─── Extracted data ───

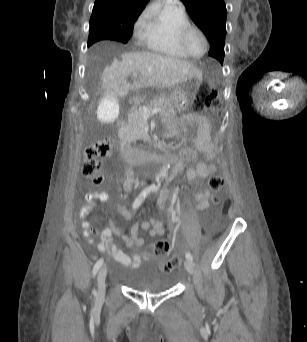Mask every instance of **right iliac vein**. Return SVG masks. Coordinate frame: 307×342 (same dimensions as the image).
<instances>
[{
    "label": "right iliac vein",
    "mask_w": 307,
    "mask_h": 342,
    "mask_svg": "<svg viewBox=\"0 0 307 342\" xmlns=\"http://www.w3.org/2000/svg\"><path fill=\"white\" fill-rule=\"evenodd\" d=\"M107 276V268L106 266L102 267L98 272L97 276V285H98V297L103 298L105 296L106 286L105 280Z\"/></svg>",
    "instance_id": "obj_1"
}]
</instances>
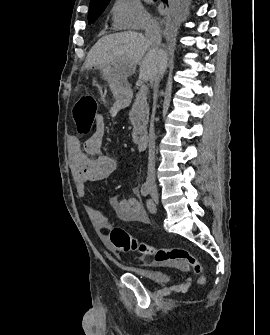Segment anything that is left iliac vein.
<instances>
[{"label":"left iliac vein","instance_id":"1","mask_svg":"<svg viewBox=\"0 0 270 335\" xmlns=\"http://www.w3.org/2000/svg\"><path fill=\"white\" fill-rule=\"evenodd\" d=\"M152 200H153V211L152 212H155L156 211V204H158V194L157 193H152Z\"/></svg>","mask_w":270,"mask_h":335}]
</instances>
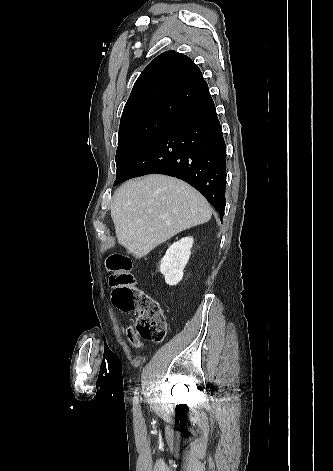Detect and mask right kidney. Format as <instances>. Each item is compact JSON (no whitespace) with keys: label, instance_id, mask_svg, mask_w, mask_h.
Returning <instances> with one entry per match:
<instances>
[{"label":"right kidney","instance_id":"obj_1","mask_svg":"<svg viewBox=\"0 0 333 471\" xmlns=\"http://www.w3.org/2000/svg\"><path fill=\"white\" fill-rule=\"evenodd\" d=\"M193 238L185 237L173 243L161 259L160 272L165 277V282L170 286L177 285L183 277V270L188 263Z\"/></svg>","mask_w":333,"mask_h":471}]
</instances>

───
─── Extracted data ───

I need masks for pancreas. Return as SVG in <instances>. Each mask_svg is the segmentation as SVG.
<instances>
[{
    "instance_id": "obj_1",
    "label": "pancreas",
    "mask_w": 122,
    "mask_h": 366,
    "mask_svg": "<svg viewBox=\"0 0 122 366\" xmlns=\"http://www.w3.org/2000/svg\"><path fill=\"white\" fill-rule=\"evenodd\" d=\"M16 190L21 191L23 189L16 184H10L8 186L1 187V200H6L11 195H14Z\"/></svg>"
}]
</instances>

───
─── Extracted data ───

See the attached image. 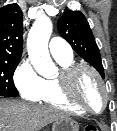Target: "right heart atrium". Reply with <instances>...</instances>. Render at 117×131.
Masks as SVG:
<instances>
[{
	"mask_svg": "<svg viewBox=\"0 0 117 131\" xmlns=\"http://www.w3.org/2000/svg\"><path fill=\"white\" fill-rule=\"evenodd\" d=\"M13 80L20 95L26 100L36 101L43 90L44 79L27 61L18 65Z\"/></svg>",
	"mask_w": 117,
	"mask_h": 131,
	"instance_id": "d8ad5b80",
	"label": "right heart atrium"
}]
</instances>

───

* Direction *
Count the lines in the records above that contain the string "pancreas", treating uppercase and lowercase letters as different, and reply with the number alone.

* Expected output *
2